Vi um bocado da minha infância se afogar em Namaacha, num abrigo de rejeitados e sem esperança de me ver mulher num lugar melhor. Aquele incidente de 1998 tornou-me uma pessoa paranóica e fechei-me para o mundo, parte de mim quase se convenceu de que estava a perder grandes oportunidades, mas outra parte tinha certeza de que algo de bom viria. Enfim, nem todos os dias foram ruins. Apesar das condições, o Padre Andrew e a Irmã Maria procuraram sempre fazer o melhor por nós, apesar de sujos e ligeiramente descuidados, não sentimos a pobreza somali e fomos diariamente educados.

Enquanto aguardava por um lugar na vida de alguém, vi meus irmãos seguirem viagem com famílias diferentes, compostas por mulheres desesperadas e homens exaustos. Havia dias que lembrar deles trazia-me paz e esperança, mas noutros eu ficava desesperada e temia por eles.
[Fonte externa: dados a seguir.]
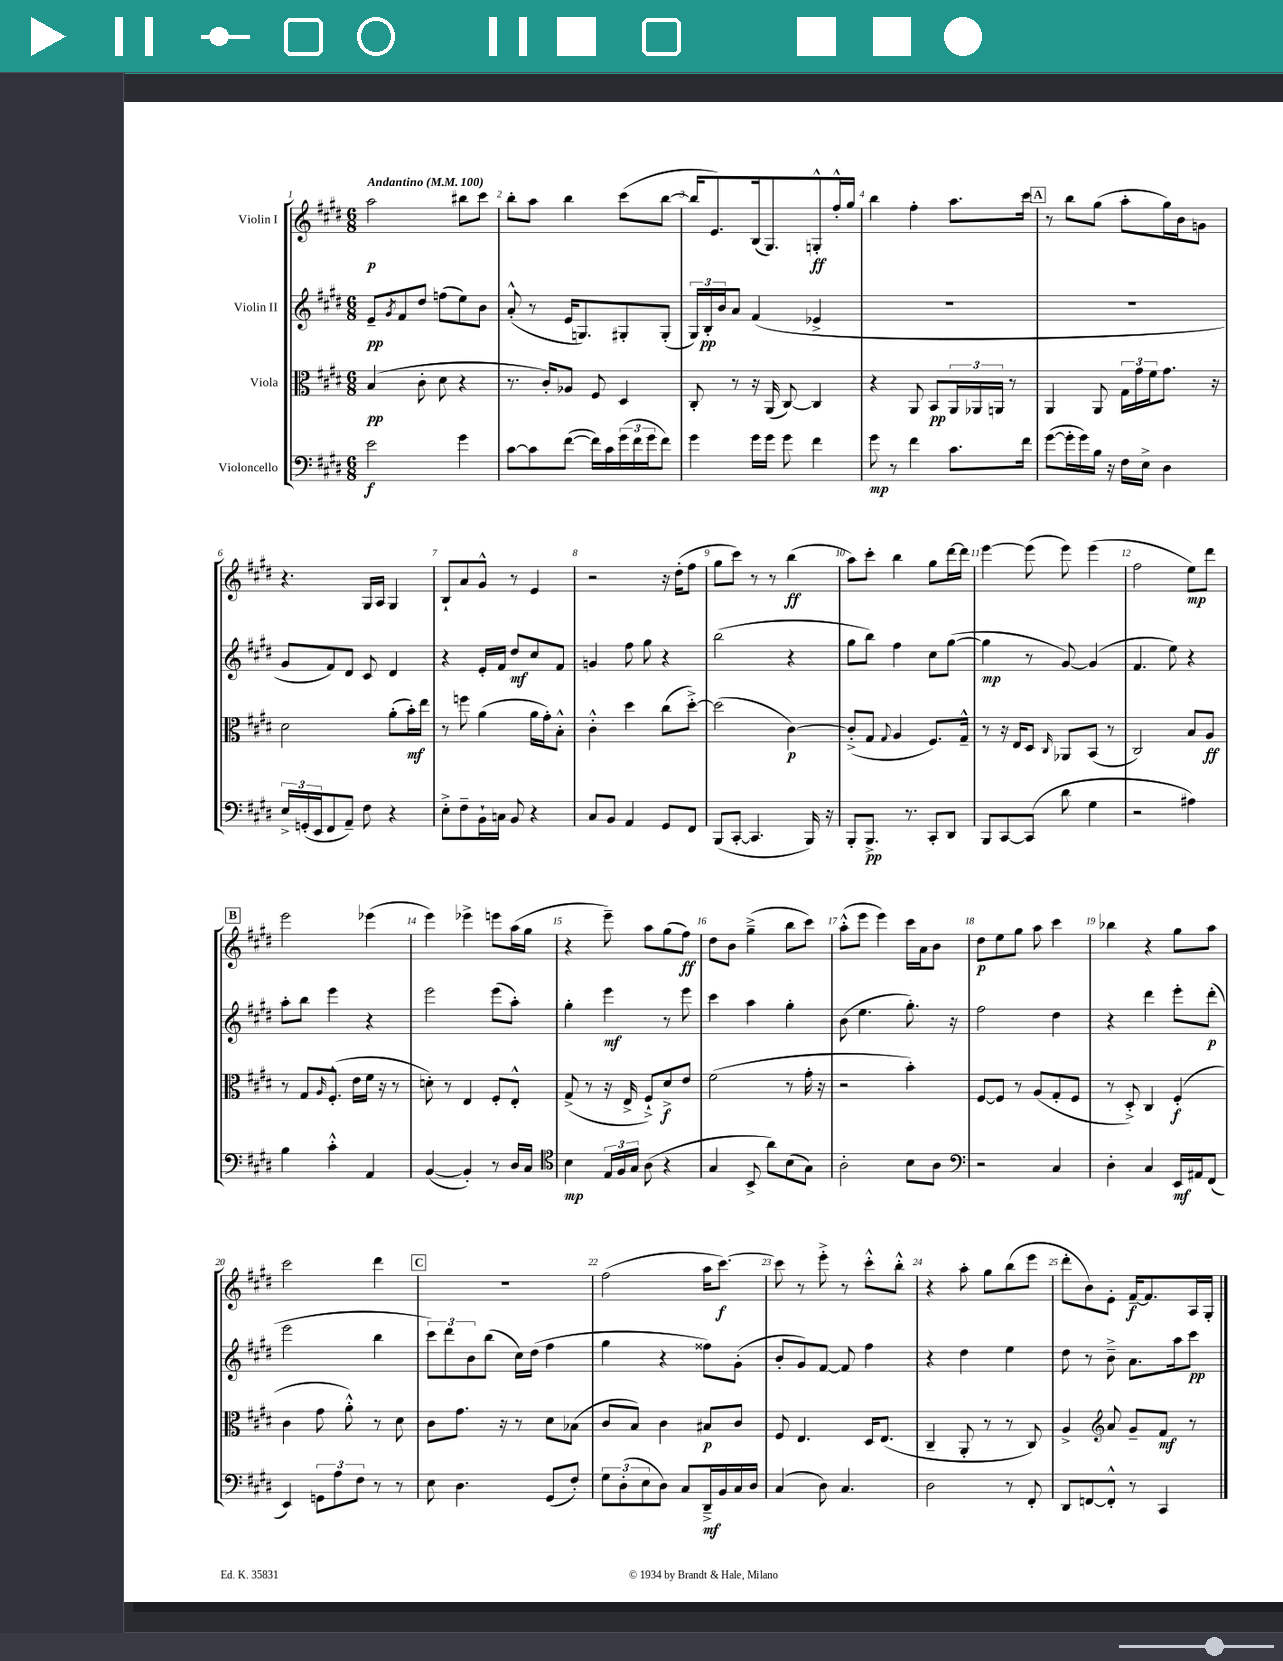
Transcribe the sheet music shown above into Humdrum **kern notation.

**kern	**kern	**kern	**kern
*staff4	*staff3	*staff2	*staff1
*clefF4	*clefC3	*clefG2	*clefG2
*k[f#c#g#d#]	*k[f#c#g#d#]	*k[f#c#g#d#]	*k[f#c#g#d#]
*M6/8	*M6/8	*M6/8	*M6/8
*MM100	*MM100	*MM100	*MM100
2e	(4B	8e~	2aa
.	.	8qg#	.
.	.	8f#	.
.	8c#'	8dd#	.
.	8d#	(8ff	.
4g#	4r	8ee)	8bb#
.	.	8b	8ccc#
=	=	=	=
[8c#	8.r	(8a'^^	8bb'
8c#]	.	8r	8aa
.	16c#')	.	.
([8f#	8A-	16e	4bb
.	.	8.G)	.
16f#])	8F#	.	.
16c#	.	.	.
(24g#	4D#	8G#'	(8ccc#
24f#	.	.	.
24g#	.	.	.
8f#)	.	(8G#'	[8bb
=	=	=	=
4g#	8C#'	24G#)	16bb]
.	.	24B'	.
.	.	.	8.e)
.	.	24b	.
.	8r	8a	.
16g#	16r	(4f#	(16B
16g#	(16AA	.	8.G#)
8g#	[8C#)	.	.
4f#	4C#]	4e-^	8G'^^
.	.	.	16ff#'^^
.	.	.	16gg#
=	=	=	=
8g#	4r	2.r	4bb
8r	.	.	.
4f#	8AA	.	4ff#'
.	8BB	.	.
8.c#	24AA	.	8.aa
.	24AA-	.	.
.	24AA	.	.
.	8r	.	.
16f#	.	.	16ccc#
=	=	=	=
([8g#	4AA	2.r	8r
16g#']	.	.	8bb
16g#)	.	.	.
16B	8AA	.	(8gg#
16r	.	.	.
16F#	24G#	.	8aa'
.	24g#	.	.
16E^	.	.	.
.	24f#	.	.
4D#	8.g#	.	16gg#)
.	.	.	16b
.	.	.	8g
.	16r	.	.
=	=	=	=
24E^	2d#	8g#	4.r
(24GG'	.	.	.
24EE	.	.	.
8FF#	.	8f#)	.
8AA~)	.	8d#	.
8F#	.	8c#	16G#
.	.	.	16A
4r	(8a'	4d#	4G#
.	16b')	.	.
.	16ee	.	.
=	=	=	=
8E'^	8r	4r	8B`
8F#~	8ff	.	8a
16BB`	(4a	16e'	8g#^^
16C	.	16f#	.
8BB	.	8dd#	8r
4r	16a	8cc#	4e
.	16g#')	.	.
.	8B'^^	8f#	.
=	=	=	=
8C#	4c#'^^	4g	2r
8BB	.	.	.
4AA	4dd#	8ff#	.
.	.	8gg#	.
8GG#	(8cc#	4r	16r
.	.	.	(16dd#'
8FF#	[8dd#'^)	.	8ff#
=	=	=	=
(8BBB	(2dd#]	(2bb	8gg#
[8CC#'	.	.	8ccc#)
4.CC#]	.	.	8r
.	.	.	8r
.	[4c#)	4r	(4bb
16BBB)	.	.	.
16r	.	.	.
=	=	=	=
8BBB'	(8c#'^]	8gg#	8aa)
8.BBB^	8G#	8bb)	8ccc#'
.	8qqG#	.	.
.	4A	4ff#	4bb
8.r	.	.	.
8CC#'	8.F#)	8cc#	8gg#
8DD#	.	([8gg#	[16ddd#
.	16G#~^^	.	16ddd#]
=	=	=	=
8BBB	8r	4gg#]	[4eee
[8CC#	16r	.	.
.	16E	.	.
(8CC#]	8D#	8r	(8eee]
.	16qqC#	.	.
8d#	8AA-	[8g#)	8eee)
4G#	(8BB	(4g#]	(4eee
.	8r	.	.
=	=	=	=
2r	2C#)	4.f#	2ff#
.	.	8ee)	.
4A#)	8B	4r	8ee)
.	8A	.	8ddd#
=	=	=	=
4B	8r	8aa'	2eee
.	8G#	8bb	.
.	16qqA	.	.
4c#'^^	(8.F#'^^	4eee	.
.	16e	.	.
4AA	16f#	4r	(4eee-
.	16r	.	.
.	8r	.	.
=	=	=	=
([4BB	8d')	2eee	4eee)
.	8r	.	.
4BB'])	4E	.	4eee-^
8r	8F#'	(8eee	8eee
16D#	8E'^^	8aa')	(16aa
16C#	.	.	16gg#
=	=	=	=
*clefC4	*	*	*
4B	(8G#^	4gg#'	4r
.	8r	.	.
24E	16r	4eee	8eee~)
24F#	.	.	.
.	16E^	.	.
24G#	.	.	.
(8A	8F#`^)	.	8aa
4r	8d#^	8r	(8gg#
.	8e	8eee	8ff#)
=	=	=	=
4G#	(2f#	4ccc#	8dd#
.	.	.	8b
8BB^	.	4aa	(4gg#~^
8a)	.	.	.
(8B	8r	4gg#'	8bb
8G#)	16g#'	.	8ccc#)
.	16r	.	.
=	=	=	=
2A'	2r	(8b	(8aa'^^
.	.	4.ee	8eee
.	.	.	4eee)
8B	4b')	8.gg#')	16ccc#
.	.	.	16a
8A	.	.	8b
.	.	16r	.
=	=	=	=
*clefF4	*	*	*
2r	[8F#	2ff#	8dd#
.	8F#]	.	8ee
.	8r	.	8gg#
.	(8A	.	8aa
4C#	8G#'	4dd#	4ccc#
.	8F#	.	.
=	=	=	=
4D#'	8r	4r	4bb-
.	8D#'^)	.	.
4C#	4C#	4ddd#	4r
16EE	(4F#'	8eee'	8gg#
16AA#	.	.	.
(8FF#	.	(8ddd#'	8aa
=	=	=	=
4EE)	4c#	2eee	2ccc#
12GG	8g#	.	.
12A	.	.	.
.	8a'^^)	.	.
12F#	.	.	.
8r	8r	4bb	4ddd#
8r	8d#	.	.
=	=	=	=
8E	8c#	12ccc#)	2.r
.	.	12ddd#	.
4.D#	8.g#	.	.
.	.	12b	.
.	.	(8bb	.
.	16r	.	.
.	8r	16cc#)	.
.	.	(16dd#	.
(8GG#	8d#	4ff#	.
8F#')	(8B-	.	.
=	=	=	=
12G#	8c#	4gg#	(2ff#
(12D#'	.	.	.
.	8B)	.	.
12E	.	.	.
8D#)	4c#	4r	.
8C#	.	.	.
16DD#~^	8B#	8ff##)	16aa
16BB	.	.	[8.ccc#)
16C#	8c#	(8g#'	.
16D#	.	.	.
=	=	=	=
(4C#	8F#	8b'	8ccc#]
.	4.E	8g#)	8r
8D#)	.	[8f#	8eee'^
4.C#	.	8f#]	8r
.	16D#	4ff#	8ccc#'^^
.	(8.E	.	.
.	.	.	8bb'^^
=	=	=	=
2D#	4C#~	4r	4r
.	8AA'	4dd#	8aa'
.	8r	.	8gg#
8r	8r	4ee	(8bb
8FF#'	8C#)	.	8eee
=	=	=	=
8DD#	4A^	8dd#	8ddd#'
[8FF	.	8r	8b)
*	*clefG2	*	*
8FF'^^]	8a	8b~^	8e'
8r	8g#~	8.a	[16f#~
.	.	.	8.f#]
4CC#	8f#	.	.
.	.	16aa	.
.	8r	8ccc#	16A
.	.	.	16G#'
==	==	==	==
*-	*-	*-	*-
Eu rezava incansavelmente para que Deus me guiasse até aos braços da mulher que me abandonou, que o tempo voltasse e ela fizesse outra escolha ou que me fizesse acreditar novamente que a felicidade plena é real.

Quando completei 8 anos (apesar de saber que aquela poderia não ser a data do meu aniversário), virei a noite de joelhos e pedi a Deus que me permitisse viver pela primeira vez. Eu sei que Deus nos ouve e que apesar de não realizar os nossos desejos quando bem entendemos, ele faz as coisas no seu devido momento. Foi em 2001 que o sol de Junho iluminou minha alma. Lembro-me que o dia estava bastante calmo, era o dia das visitas dos futuros pais e todos estavam super ansiosos, menos eu, para mim era apenas mais um dia. Foram chegando vários casais, maior parte deles deixava-me assustada, pois era possível notar que estavam mais desejosos que nós.

Já quase no fim do dia, despenteada e descalça, decidi que não iria mais participar daquele circo de agonia, fui molhar os pés na lagoa que temos no quintal do Orfanato e procurei esquecer que mais uma vez não fui a escolhida. Fiquei lá perdida nos meus pensamentos, até que ouvi Irmã Maria me chamar. Pus-me a correr, pois tive medo até de imaginar que tinha extrapolado o tempo de recolha e não queria ter de passar a noite ajoelhada em grãos de milho. Quando lá cheguei, deparei-me com uma Irmã Maria risonha e aquela que veio a ser o grande amor da minha vida.

- Está senhora quer muito te conhecer Palmira!